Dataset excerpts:

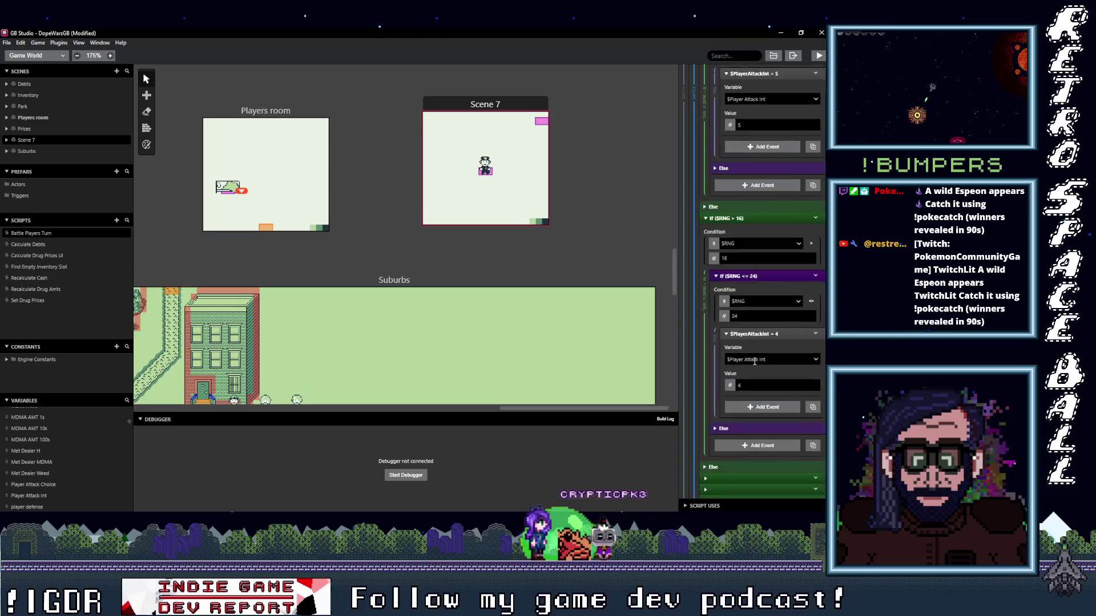
double_click(746, 364)
text(6)
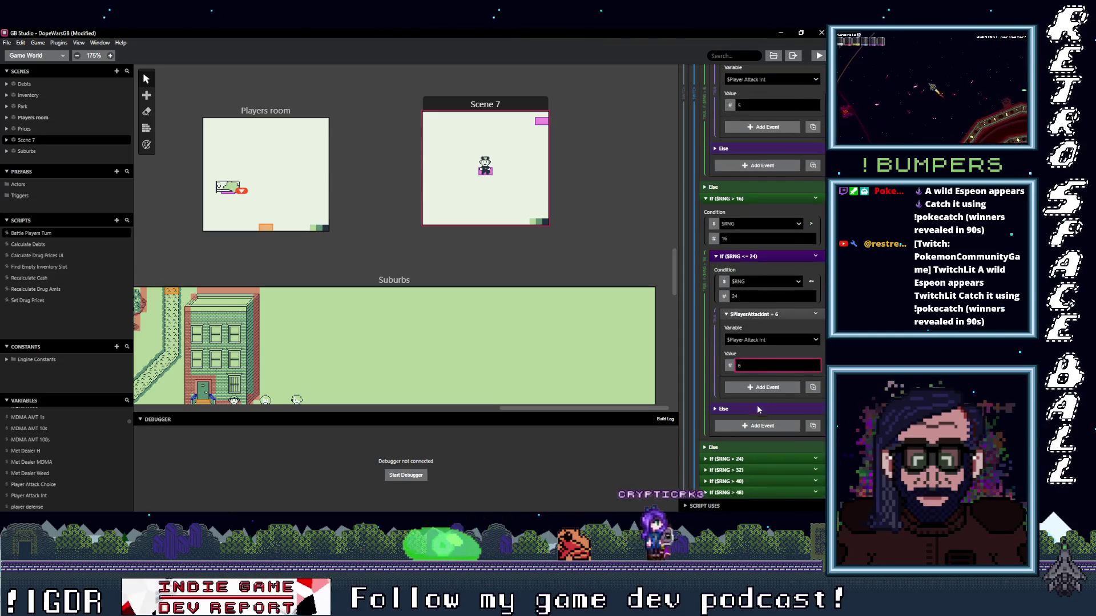
scroll(760, 403, down, 1)
- Raise the upper pasted tiers so RNG 48–56 gives 10 and RNG 56–64 gives 11
click(760, 403)
scroll(758, 377, down, 3)
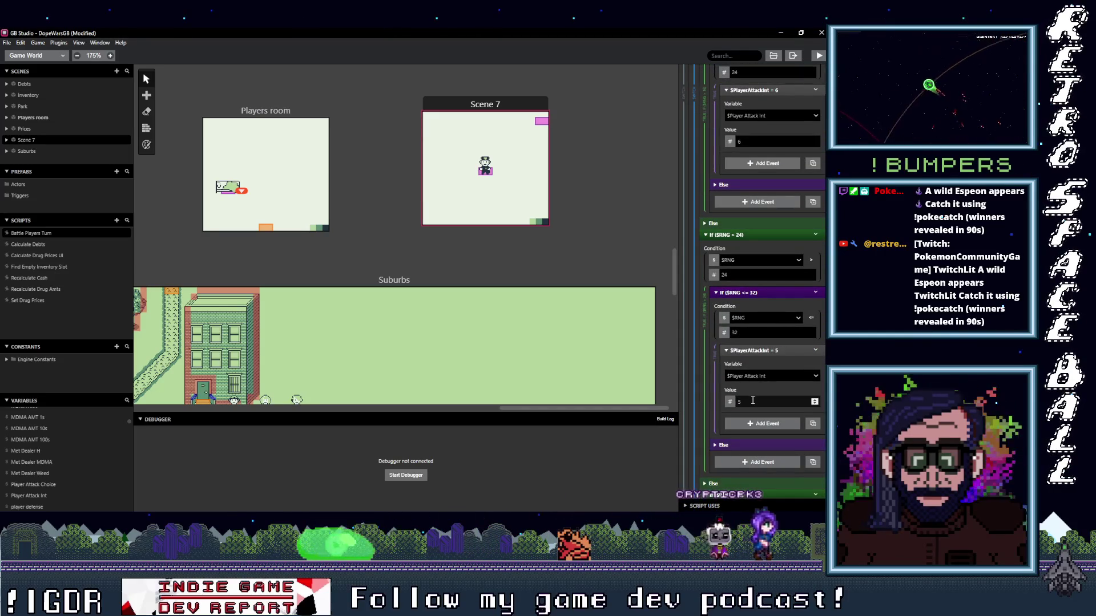
text(7)
scroll(749, 388, down, 3)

→ Instructions to follow
In the entries above, which lines hold the string "down"? Report all of them.

→ Answer space
scroll(760, 403, down, 1)
scroll(758, 377, down, 3)
scroll(749, 388, down, 3)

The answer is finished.